Question

A helicopter is sighted at the same time by two ground observers who are 5 miles apart, both ahead of the helicopter and in its direction of travel. They report angles of elevation of 19.5° and 31.2° to the helicopter. Find the distance from the helicopter to the further observer, to the nearest tenth of a mile.

Answer 1

Answer:

The distance from the helicopter to the further observer is:

d = 12.77 miles

Step-by-step explanation:

The observer with 19.5° of elevation will be denoted by 1

The observer with 31.2° of elevation will be denoted by 2.

Here we have two right triangles. Both of them have the same opposite sides, so will be useful to use the tangent function.

For the second observer:

$tan(31.2)=\frac{h}{x}$ (1)

Where:

• h is the opposite side
• x is the adjacent side (distance from the observer 2 to the point where the angle of elevation is 90° )

For the first observer:

$tan(19.5)=\frac{h}{5+x}$ (2)

Where:

• h is the opposite side
• 5+x is the adjacent side (distance from the observer 1 to the 90° elevation point, 5 miles is the distance between observes )

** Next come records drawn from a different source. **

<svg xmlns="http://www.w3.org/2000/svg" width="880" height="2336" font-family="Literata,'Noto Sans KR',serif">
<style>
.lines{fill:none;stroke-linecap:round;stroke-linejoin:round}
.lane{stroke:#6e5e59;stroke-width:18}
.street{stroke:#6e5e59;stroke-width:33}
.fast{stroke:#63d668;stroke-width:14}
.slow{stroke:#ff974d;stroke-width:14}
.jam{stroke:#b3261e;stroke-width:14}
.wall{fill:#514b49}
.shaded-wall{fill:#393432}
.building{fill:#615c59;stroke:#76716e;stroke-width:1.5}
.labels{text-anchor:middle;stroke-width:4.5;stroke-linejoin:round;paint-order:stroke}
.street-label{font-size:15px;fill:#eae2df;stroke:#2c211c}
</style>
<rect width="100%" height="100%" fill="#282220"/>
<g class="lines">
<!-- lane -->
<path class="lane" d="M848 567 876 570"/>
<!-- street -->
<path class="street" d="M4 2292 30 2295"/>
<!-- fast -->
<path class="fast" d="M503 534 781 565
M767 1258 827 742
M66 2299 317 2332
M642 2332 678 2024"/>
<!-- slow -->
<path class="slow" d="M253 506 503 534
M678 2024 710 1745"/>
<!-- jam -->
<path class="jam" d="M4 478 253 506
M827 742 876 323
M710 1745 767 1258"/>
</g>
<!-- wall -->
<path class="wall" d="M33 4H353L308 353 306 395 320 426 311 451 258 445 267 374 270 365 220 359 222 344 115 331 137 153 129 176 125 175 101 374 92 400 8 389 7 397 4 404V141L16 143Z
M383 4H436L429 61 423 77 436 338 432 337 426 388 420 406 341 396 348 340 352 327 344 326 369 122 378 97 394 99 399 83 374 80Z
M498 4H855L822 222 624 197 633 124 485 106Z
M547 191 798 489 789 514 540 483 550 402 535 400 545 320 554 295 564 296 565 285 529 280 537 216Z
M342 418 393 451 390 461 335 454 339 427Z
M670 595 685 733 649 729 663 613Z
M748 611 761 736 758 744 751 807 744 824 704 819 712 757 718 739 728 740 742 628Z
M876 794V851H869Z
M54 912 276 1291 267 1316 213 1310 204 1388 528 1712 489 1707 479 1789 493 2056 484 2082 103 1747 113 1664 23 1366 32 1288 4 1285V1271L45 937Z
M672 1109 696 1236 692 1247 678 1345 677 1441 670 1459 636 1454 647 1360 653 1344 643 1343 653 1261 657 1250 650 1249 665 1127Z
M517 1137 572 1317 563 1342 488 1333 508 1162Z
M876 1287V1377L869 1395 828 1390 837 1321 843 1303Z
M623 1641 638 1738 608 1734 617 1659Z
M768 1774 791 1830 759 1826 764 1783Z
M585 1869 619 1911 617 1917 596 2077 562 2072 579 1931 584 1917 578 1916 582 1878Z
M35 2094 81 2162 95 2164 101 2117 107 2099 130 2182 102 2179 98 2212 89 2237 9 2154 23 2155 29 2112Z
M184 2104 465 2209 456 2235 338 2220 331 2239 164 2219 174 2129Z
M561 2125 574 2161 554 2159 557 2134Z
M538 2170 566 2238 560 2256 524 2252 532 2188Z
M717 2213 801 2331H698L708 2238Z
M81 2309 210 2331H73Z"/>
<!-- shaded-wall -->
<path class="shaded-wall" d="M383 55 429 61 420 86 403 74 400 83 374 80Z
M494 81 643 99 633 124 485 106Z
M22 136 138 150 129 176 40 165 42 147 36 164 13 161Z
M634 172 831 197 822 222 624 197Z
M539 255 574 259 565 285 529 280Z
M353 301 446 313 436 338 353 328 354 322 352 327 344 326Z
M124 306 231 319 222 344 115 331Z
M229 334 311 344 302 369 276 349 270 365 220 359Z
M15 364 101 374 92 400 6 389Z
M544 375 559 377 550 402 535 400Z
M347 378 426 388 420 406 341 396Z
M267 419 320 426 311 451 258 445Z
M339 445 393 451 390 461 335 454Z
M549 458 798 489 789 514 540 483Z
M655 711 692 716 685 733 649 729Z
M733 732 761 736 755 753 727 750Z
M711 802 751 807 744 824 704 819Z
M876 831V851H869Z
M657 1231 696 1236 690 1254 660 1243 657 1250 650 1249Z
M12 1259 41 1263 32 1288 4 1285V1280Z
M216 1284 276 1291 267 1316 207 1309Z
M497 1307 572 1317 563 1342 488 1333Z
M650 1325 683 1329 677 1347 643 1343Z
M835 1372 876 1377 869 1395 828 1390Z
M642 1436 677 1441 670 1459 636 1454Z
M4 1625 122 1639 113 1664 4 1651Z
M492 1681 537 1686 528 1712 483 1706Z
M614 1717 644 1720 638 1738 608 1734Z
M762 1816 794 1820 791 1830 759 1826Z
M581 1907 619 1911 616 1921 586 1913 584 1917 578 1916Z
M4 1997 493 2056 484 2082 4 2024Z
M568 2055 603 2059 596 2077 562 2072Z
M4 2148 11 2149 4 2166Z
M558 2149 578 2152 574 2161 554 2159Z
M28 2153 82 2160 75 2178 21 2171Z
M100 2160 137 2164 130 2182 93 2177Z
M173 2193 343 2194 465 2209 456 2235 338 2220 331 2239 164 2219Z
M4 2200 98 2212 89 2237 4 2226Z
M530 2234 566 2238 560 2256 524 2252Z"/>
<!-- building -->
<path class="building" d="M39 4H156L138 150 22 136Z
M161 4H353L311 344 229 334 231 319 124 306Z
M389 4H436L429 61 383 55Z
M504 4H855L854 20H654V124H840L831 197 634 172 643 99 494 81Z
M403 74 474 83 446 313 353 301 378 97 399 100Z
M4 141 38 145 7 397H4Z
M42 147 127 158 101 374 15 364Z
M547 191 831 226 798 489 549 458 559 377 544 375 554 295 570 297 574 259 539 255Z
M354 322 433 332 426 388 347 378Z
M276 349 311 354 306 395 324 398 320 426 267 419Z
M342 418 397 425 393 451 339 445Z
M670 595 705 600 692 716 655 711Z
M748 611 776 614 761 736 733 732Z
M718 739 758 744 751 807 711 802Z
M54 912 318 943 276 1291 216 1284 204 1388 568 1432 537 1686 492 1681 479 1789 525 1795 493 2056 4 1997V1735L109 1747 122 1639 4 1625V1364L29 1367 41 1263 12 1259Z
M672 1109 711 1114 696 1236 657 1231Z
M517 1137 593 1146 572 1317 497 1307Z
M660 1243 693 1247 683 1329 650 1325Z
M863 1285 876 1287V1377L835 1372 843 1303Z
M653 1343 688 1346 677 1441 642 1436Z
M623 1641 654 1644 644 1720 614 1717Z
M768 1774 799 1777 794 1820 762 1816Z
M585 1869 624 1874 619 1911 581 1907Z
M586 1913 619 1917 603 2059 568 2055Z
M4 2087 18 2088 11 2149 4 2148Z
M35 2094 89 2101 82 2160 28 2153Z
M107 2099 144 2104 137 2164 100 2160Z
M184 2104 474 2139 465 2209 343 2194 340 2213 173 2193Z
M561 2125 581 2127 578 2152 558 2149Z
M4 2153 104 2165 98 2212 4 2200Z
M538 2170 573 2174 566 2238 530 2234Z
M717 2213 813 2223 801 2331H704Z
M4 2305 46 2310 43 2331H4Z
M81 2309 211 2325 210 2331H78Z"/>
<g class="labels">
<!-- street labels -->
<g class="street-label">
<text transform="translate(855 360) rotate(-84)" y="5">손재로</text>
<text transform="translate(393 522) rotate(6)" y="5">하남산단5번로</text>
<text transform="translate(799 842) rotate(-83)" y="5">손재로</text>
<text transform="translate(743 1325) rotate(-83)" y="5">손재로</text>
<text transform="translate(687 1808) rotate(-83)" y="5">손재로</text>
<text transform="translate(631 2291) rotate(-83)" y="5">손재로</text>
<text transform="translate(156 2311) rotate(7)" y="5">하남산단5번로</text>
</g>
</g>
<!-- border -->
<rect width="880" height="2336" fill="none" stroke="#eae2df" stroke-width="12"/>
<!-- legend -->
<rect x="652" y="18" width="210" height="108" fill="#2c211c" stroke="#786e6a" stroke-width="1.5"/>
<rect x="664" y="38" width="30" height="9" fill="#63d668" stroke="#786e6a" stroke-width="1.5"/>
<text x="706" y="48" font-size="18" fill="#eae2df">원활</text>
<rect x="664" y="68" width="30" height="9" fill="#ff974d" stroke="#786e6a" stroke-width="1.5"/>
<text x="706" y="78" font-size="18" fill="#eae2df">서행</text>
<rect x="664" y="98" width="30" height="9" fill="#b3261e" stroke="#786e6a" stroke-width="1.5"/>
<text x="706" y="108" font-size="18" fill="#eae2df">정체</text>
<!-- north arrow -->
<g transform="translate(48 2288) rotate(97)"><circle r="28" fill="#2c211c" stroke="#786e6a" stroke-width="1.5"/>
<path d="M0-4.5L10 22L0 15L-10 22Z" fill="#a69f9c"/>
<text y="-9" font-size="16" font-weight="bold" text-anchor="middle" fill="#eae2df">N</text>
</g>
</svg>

Let's find x from equations (1) and (2). Both of them have the variable "h" so we can equal these equations.

$xtan(31.2)=(5+x)tan(19.5)$

$x(tan(31.2)-tan(19.5))=5tan(19.5)$

$x=\frac{5tan(19.5)}{tan(31.2)-tan(19.5)}$

$x=7.04\: miles$

Now, if we use the right triangle with 19.5° of elevation, the hypotenuse will be the distance from the helicopter and the further observer (let's call d).

Let's use the cosine function to find d.

$cos(19.5^{\cric})=\frac{5+x}{d}$

$d=\frac{5+7.04}{cos(19.5^{\cric})}$

$d=12.77\: miles$

I hope it helps you!